• [作業内容]
a – 映画『汚れた血』の感想文のうち、「全般的に暗い画面なんだけど、」から「そこが、ちょっと新鮮。」までの部分を、一字一句違えずに書き写してください。
b – 映画『汚れた血』の感想文に基づき、次の問いに答えてください。
(i) この映画の製作国はどこですか。
(ii) この映画の原題は何ですか。
(iii) あらすじで、愛のないセックスで感染するとされる病気の名前は何ですか。

• [原文抜粋]
____

映画感想“汚れた血”

映画

汚れたって、
けがれたって読むのか、
よごれたってよむのか、どっちなんだろう。

汚れた血

汚れた血<HDニューマスター版> [Blu-ray]

データ

公開:1988年2月(日本公開)
製作国:フランス
監督:レオス・カラックス

あらすじ

愛のないセックスで感染する病気「STBO」がまん延するパリ。
アレックスは、同じ毎日を繰り返す中で、鬱屈したものを抱えていた。
人生を変えるきっかけを探していたアレックスは、
とある盗みの仕事を引き受けてしまう・・・。

原題はMAUVAIS SANG。
悪い血という意味らしい。
 
何が悪いんでしょう、気になりますねぇ。
 
 
全般的に暗い画面なんだけど、
光の当て方、使い方が芸術的。
 
印象付けたいところだけ、
スポットで光をあてることでメリハリをつけてる。
顔だけとか、さらに細かく目元だけとか。
光や、画面の構図が
アート写真みたいで1ショット1ショット、美しい。
 
あと、何でもないところを早回しにしたり、
スローにしたり。
普通、倍速にしないところだったりするので、
そこが、ちょっと新鮮。

____

• [確認用データ]
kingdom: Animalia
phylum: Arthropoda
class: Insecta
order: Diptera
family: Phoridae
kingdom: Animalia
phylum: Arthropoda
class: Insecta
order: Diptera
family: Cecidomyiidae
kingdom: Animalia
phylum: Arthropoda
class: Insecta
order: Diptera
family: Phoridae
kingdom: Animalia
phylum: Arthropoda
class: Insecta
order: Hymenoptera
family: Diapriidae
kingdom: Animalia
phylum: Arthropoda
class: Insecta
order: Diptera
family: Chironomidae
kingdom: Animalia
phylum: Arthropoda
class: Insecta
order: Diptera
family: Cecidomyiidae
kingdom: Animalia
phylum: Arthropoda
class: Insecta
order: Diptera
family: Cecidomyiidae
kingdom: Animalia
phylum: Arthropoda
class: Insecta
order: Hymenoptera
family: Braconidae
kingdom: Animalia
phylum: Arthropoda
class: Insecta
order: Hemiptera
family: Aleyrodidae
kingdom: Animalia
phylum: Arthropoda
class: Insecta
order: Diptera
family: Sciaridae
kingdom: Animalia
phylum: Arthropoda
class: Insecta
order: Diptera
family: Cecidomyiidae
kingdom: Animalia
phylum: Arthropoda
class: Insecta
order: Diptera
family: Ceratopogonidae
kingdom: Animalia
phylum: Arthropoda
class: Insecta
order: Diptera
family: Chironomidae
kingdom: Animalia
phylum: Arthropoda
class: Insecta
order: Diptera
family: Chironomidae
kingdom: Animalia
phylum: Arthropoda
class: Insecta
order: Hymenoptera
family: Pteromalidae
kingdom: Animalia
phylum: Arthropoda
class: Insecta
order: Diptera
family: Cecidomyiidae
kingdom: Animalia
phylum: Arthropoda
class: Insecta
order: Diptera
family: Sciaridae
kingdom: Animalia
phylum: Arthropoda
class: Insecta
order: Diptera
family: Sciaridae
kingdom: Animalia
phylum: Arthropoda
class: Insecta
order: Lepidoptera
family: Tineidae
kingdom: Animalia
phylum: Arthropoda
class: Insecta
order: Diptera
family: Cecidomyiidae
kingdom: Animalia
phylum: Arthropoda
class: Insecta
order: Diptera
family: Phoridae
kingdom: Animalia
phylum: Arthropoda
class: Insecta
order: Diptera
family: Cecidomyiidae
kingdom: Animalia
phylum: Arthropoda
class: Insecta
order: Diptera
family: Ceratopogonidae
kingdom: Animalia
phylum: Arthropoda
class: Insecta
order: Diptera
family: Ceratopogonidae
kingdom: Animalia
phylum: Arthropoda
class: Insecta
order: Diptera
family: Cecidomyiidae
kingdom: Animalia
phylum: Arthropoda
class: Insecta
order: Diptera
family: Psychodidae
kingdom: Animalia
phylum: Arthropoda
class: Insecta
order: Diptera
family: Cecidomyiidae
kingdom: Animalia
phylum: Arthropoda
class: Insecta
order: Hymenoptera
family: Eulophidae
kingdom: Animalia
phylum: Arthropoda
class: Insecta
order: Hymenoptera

____

• [想定解答]
a –
全般的に暗い画面なんだけど、
光の当て方、使い方が芸術的。
 
印象付けたいところだけ、
スポットで光をあてることでメリハリをつけてる。
顔だけとか、さらに細かく目元だけとか。
光や、画面の構図が
アート写真みたいで1ショット1ショット、美しい。
 
あと、何でもないところを早回しにしたり、
スローにしたり。
普通、倍速にしないところだったりするので、
そこが、ちょっと新鮮。

b –
(i) フランス
(ii) MAUVAIS SANG
(iii) STBO